_RECORDS TO PROCESS_
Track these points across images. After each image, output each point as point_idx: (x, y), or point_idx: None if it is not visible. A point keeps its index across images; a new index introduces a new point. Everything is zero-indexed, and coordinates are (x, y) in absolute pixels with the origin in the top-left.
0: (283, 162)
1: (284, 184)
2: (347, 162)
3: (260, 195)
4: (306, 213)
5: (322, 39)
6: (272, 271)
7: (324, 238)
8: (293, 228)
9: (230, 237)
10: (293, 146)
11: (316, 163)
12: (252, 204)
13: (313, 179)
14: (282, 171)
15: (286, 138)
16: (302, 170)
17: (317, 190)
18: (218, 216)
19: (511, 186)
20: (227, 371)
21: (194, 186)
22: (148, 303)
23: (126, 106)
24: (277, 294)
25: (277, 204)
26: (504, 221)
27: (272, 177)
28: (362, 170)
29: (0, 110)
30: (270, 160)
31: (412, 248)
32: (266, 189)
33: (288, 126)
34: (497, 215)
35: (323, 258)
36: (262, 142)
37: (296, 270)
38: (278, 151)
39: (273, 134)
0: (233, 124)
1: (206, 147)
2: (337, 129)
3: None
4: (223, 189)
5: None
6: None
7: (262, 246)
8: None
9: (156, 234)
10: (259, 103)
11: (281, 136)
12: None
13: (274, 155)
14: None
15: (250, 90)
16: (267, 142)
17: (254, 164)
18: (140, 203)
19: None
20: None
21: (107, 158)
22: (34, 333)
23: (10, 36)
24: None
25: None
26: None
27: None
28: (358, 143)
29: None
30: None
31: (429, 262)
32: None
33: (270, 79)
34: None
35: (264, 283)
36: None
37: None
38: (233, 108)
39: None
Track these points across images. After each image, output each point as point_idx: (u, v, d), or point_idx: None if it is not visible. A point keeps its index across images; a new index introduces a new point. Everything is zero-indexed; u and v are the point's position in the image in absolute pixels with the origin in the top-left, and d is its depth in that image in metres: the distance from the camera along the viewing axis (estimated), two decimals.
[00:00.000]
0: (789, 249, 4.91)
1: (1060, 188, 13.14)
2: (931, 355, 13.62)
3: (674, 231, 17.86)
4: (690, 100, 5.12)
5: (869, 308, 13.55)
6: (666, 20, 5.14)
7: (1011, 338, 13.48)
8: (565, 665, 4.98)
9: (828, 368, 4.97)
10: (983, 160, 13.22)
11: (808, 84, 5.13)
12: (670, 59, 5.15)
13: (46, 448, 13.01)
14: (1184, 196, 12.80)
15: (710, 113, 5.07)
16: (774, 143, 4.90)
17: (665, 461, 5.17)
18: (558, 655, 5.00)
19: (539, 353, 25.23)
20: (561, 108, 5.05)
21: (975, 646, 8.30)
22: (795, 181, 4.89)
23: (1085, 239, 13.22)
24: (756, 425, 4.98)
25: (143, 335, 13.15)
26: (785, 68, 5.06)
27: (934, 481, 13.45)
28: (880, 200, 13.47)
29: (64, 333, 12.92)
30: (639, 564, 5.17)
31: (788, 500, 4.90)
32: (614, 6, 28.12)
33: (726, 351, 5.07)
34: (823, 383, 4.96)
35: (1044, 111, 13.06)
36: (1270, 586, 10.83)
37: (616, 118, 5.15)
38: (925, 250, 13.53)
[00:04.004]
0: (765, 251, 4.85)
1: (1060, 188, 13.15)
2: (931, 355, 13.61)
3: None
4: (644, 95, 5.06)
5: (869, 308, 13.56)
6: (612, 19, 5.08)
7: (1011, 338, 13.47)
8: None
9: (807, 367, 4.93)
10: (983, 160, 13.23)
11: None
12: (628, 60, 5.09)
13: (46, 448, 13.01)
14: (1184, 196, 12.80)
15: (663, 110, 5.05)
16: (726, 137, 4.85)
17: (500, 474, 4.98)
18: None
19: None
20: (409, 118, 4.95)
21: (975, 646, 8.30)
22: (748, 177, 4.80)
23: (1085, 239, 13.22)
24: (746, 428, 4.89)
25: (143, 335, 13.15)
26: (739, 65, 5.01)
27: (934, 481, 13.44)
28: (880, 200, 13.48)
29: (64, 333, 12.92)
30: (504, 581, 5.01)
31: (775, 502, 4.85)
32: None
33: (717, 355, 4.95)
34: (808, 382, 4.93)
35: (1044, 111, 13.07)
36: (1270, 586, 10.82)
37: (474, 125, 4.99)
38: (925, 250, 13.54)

_TASK INSTRUCTIONS_
Each entry shown above should be transcribed exactly as written.

_RESPONSE TO THIS TASK_
Track these points across images. After each image, output each point as point_idx: (x, y), or point_idx: None if it is not visible. A point keeps its index across images; a new index introduces a new point. Everything is zero-indexed, and coordinates are (x, y) in absolute pixels with the origin in the top-left.
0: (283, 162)
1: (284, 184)
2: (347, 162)
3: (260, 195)
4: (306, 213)
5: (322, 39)
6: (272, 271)
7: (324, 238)
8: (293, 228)
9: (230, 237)
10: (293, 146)
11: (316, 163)
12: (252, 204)
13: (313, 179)
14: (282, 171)
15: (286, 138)
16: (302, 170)
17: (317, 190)
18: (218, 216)
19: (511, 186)
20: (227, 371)
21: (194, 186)
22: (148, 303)
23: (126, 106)
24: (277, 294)
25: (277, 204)
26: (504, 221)
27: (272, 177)
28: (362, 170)
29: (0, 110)
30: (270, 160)
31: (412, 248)
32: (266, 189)
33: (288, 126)
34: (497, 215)
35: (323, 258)
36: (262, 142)
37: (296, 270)
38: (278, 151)
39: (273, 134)
0: (233, 124)
1: (206, 147)
2: (337, 129)
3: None
4: (223, 189)
5: None
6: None
7: (262, 246)
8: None
9: (156, 234)
10: (259, 103)
11: (281, 136)
12: None
13: (274, 155)
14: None
15: (250, 90)
16: (267, 142)
17: (254, 164)
18: (140, 203)
19: None
20: None
21: (107, 158)
22: (34, 333)
23: (10, 36)
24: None
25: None
26: None
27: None
28: (358, 143)
29: None
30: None
31: (429, 262)
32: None
33: (270, 79)
34: None
35: (264, 283)
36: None
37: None
38: (233, 108)
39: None
Track these points across images. After each image, output each point as point_idx: (u, v, d), or point_idx: None if it is not visible. A point keeps its index across images; a new index introduces a new point. Everything is zero-indexed; u and v are the point's position in the image in absolute pixels with the origin in the top-left, and d is its depth in that image in metres: the distance from the camera along the viewing axis (estimated), two decimals.
[00:00.000]
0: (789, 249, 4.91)
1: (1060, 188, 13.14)
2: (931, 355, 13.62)
3: (674, 231, 17.86)
4: (690, 100, 5.12)
5: (869, 308, 13.55)
6: (666, 20, 5.14)
7: (1011, 338, 13.48)
8: (565, 665, 4.98)
9: (828, 368, 4.97)
10: (983, 160, 13.22)
11: (808, 84, 5.13)
12: (670, 59, 5.15)
13: (46, 448, 13.01)
14: (1184, 196, 12.80)
15: (710, 113, 5.07)
16: (774, 143, 4.90)
17: (665, 461, 5.17)
18: (558, 655, 5.00)
19: (539, 353, 25.23)
20: (561, 108, 5.05)
21: (975, 646, 8.30)
22: (795, 181, 4.89)
23: (1085, 239, 13.22)
24: (756, 425, 4.98)
25: (143, 335, 13.15)
26: (785, 68, 5.06)
27: (934, 481, 13.45)
28: (880, 200, 13.47)
29: (64, 333, 12.92)
30: (639, 564, 5.17)
31: (788, 500, 4.90)
32: (614, 6, 28.12)
33: (726, 351, 5.07)
34: (823, 383, 4.96)
35: (1044, 111, 13.06)
36: (1270, 586, 10.83)
37: (616, 118, 5.15)
38: (925, 250, 13.53)
[00:04.004]
0: (765, 251, 4.85)
1: (1060, 188, 13.15)
2: (931, 355, 13.61)
3: None
4: (644, 95, 5.06)
5: (869, 308, 13.56)
6: (612, 19, 5.08)
7: (1011, 338, 13.47)
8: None
9: (807, 367, 4.93)
10: (983, 160, 13.23)
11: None
12: (628, 60, 5.09)
13: (46, 448, 13.01)
14: (1184, 196, 12.80)
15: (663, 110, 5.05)
16: (726, 137, 4.85)
17: (500, 474, 4.98)
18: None
19: None
20: (409, 118, 4.95)
21: (975, 646, 8.30)
22: (748, 177, 4.80)
23: (1085, 239, 13.22)
24: (746, 428, 4.89)
25: (143, 335, 13.15)
26: (739, 65, 5.01)
27: (934, 481, 13.44)
28: (880, 200, 13.48)
29: (64, 333, 12.92)
30: (504, 581, 5.01)
31: (775, 502, 4.85)
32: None
33: (717, 355, 4.95)
34: (808, 382, 4.93)
35: (1044, 111, 13.07)
36: (1270, 586, 10.82)
37: (474, 125, 4.99)
38: (925, 250, 13.54)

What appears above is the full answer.